*Extract to read*:

Types of public goods

Does anyone have an opinion on the 4-quadrant diagram they have over at WP? I'm not suggesting we copy the digram, but maybe describing subtypes of public goods would be a good idea. Stephen Saletta 20:23, 13 November 2007 (CST)

I suggest that you adopt the definition of public goods as being both non-rivalous and non-excludable, then you will have no need for complicating matters with unnecessary categorisations like "club goods". Nick Gardner 00:18, 14 November 2007 (CST)

Definitions and sources

THe marginal cost of usage of a bridge or road is not zero. I am not particularly happy with this definition: will get back to you on this. --Martin Baldwin-Edwards 12:01, 11 November 2007 (CST)

You're right, there is wear and tear on the bridge. I guess what I'm trying to get at is that once you've already built the bridge, the marginal cost of making the bridge available to additional people is zero, not the cost of additional people using it. Making the bridge available for one person costs the same as making it available for everyone; maintenance is a different story. How about:

While a pure public good is strictly non-rivalrous and non-excludable, the more general usage of the term is that public goods should conform to both properties to a reasonable extent. Strictly speaking, a bridge is a marketable public good or club good because the bridge owner can build a toll booth and exclude people from using it. Furthermore, bridges are only non-rivalrous during slow periods, if too many people use the bridge at once, there will be a traffic jam and everyone's enjoyment of the bridge will decrease. However, due to the large capital outlay required for constructing a bridge, and the transactions cost associated with collecting tolls, many bridges are operated by the government and provided as a public good. Stephen Saletta 17:50, 11 November 2007 (CST)

*What you need to do*: Pick up the discussion of public goods after its final comment and continue it. The material after this comes from a separate source.

*Information shown*:
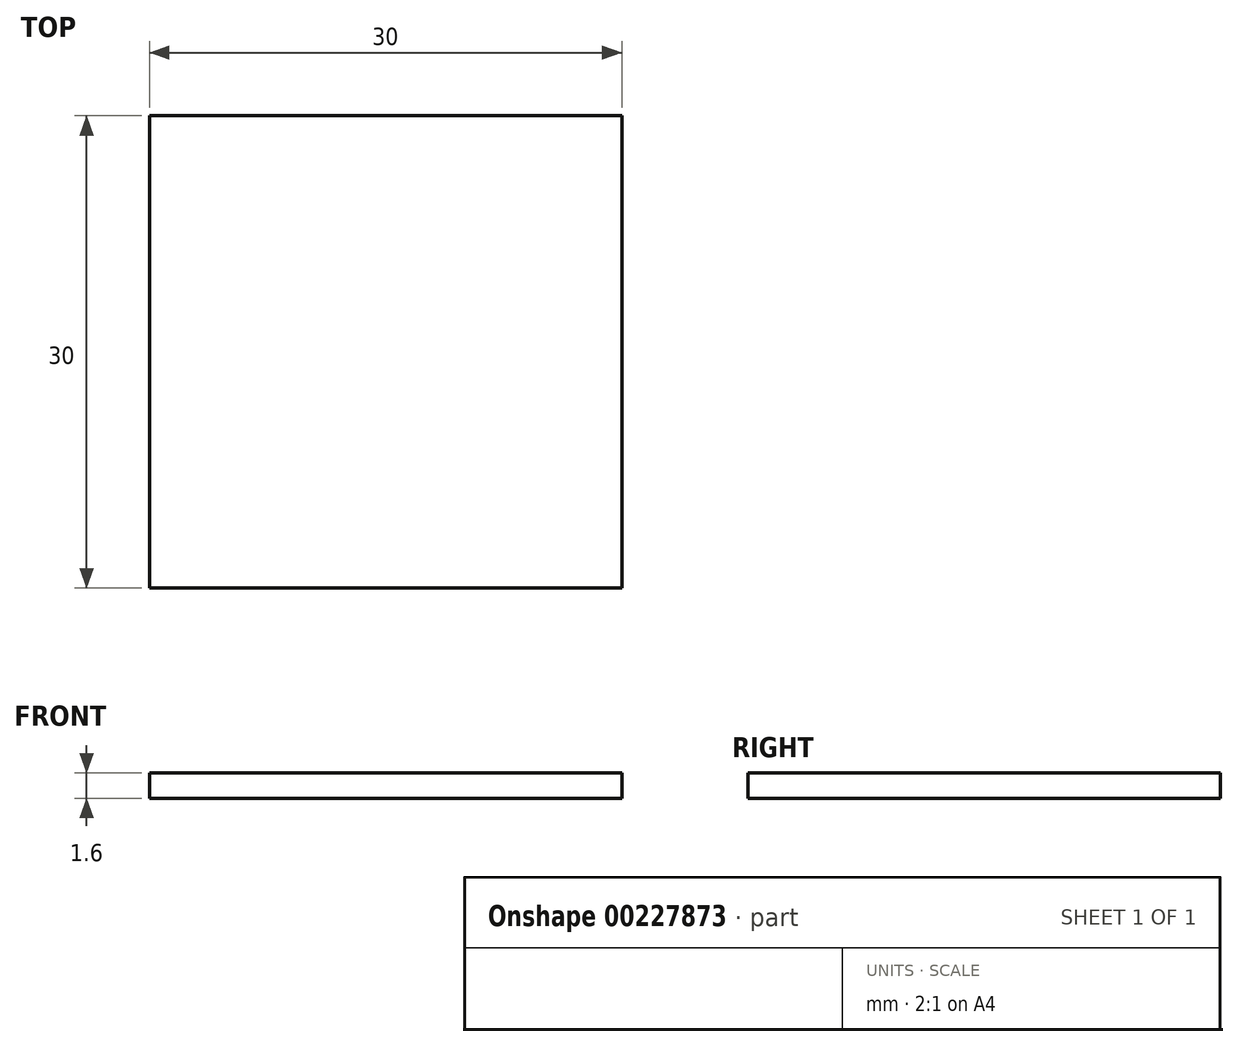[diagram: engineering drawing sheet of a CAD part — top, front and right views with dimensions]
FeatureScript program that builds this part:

*The output*:
Further development

This seems to me to be a good start on what should be a useful article on an important subject. The topic is touched upon in the microeconomics article, and needs expanding. I look forward to watching its further development. Nick Gardner 03:47, 12 November 2007 (CST) I should not wish to intervene if the author of this article has plans for its further development, but it seems to me that there is more to be said on the subject.Nick Gardner 08:51, 23 November 2007 (CST)

There being no response from the original author, I plan update this article. In my opinion the existing version is confused and confusing and inaccurate, so I propose to revise the existing text before attempting to make good its deficiencies of content. Nick Gardner 11:27, 26 October 2009 (UTC)

Title change

The title is likely to confuse readers who are not familiar with the jargon of economics. They would probably guess it to be about the abstraction "the good of the public" or "the public welfare". The more conventional "Public Goods" overcomes that difficulty because people automatically think of goods as commodities or products, which is what the article is about. So I suggest changing the title to "Public Goods". Nick Gardner 03:56, 12 November 2007 (CST)

There being no objections, I have changed the title as suggested. Nick Gardner 11:31, 26 October 2009 (UTC)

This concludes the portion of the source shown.